Records from a collection
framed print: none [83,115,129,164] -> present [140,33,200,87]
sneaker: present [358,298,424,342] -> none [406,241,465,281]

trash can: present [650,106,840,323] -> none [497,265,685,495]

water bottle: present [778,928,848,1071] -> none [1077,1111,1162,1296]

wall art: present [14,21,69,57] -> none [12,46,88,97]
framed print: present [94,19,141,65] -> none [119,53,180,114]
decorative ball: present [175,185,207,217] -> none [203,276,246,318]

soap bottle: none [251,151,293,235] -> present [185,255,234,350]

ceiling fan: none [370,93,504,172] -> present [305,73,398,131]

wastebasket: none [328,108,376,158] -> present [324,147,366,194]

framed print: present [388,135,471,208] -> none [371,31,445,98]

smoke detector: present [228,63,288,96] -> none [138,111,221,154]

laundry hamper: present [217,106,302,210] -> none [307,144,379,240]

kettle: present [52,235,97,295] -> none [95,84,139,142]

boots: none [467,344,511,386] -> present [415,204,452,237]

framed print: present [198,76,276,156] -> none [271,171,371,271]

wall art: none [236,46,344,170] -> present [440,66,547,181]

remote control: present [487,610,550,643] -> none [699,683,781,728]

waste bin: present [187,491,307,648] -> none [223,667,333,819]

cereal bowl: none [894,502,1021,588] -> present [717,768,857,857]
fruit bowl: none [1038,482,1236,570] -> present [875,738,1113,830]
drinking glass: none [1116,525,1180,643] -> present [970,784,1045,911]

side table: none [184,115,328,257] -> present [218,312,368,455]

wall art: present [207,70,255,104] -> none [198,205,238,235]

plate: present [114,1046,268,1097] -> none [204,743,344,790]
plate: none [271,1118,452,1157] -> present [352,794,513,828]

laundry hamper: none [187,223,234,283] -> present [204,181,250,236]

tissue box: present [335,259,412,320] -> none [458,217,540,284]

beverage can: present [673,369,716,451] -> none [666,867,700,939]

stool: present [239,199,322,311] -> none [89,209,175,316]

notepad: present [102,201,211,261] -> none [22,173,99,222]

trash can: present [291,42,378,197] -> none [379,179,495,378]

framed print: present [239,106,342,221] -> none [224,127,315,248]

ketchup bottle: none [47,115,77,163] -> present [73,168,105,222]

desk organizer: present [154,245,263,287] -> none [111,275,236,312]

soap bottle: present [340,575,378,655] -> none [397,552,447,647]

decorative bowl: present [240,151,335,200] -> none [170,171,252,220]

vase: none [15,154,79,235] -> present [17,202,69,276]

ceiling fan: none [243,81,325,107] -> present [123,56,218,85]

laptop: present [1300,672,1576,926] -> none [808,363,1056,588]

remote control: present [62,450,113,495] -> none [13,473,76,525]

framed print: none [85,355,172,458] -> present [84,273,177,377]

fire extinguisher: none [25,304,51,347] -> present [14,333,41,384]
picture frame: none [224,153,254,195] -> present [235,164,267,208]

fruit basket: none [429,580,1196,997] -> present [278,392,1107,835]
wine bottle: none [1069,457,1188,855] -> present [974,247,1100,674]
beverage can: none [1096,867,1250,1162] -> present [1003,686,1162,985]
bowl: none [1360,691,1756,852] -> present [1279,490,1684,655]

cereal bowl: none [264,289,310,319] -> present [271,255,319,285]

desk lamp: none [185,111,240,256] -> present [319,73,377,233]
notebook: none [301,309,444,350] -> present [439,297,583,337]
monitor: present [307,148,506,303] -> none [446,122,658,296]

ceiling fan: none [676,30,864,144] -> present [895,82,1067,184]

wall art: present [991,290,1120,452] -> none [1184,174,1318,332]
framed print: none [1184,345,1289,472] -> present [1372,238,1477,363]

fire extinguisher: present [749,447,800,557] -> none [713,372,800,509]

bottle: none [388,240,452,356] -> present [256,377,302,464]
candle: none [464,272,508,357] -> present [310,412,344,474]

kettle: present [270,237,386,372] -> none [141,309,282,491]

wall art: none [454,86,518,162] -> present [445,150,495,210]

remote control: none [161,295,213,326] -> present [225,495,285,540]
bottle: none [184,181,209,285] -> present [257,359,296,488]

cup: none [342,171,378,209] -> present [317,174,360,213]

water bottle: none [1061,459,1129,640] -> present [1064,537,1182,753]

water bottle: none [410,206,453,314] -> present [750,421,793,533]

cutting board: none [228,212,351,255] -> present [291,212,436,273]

What you need to do:
When you reach the line containing "ceiling fan: none [243,81,325,107]" in the data above, start copying exactly, and stop after the line containing "bottle: none [388,240,452,356]".

Your response:
ceiling fan: none [243,81,325,107] -> present [123,56,218,85]

laptop: present [1300,672,1576,926] -> none [808,363,1056,588]

remote control: present [62,450,113,495] -> none [13,473,76,525]

framed print: none [85,355,172,458] -> present [84,273,177,377]

fire extinguisher: none [25,304,51,347] -> present [14,333,41,384]
picture frame: none [224,153,254,195] -> present [235,164,267,208]

fruit basket: none [429,580,1196,997] -> present [278,392,1107,835]
wine bottle: none [1069,457,1188,855] -> present [974,247,1100,674]
beverage can: none [1096,867,1250,1162] -> present [1003,686,1162,985]
bowl: none [1360,691,1756,852] -> present [1279,490,1684,655]

cereal bowl: none [264,289,310,319] -> present [271,255,319,285]

desk lamp: none [185,111,240,256] -> present [319,73,377,233]
notebook: none [301,309,444,350] -> present [439,297,583,337]
monitor: present [307,148,506,303] -> none [446,122,658,296]

ceiling fan: none [676,30,864,144] -> present [895,82,1067,184]

wall art: present [991,290,1120,452] -> none [1184,174,1318,332]
framed print: none [1184,345,1289,472] -> present [1372,238,1477,363]

fire extinguisher: present [749,447,800,557] -> none [713,372,800,509]

bottle: none [388,240,452,356] -> present [256,377,302,464]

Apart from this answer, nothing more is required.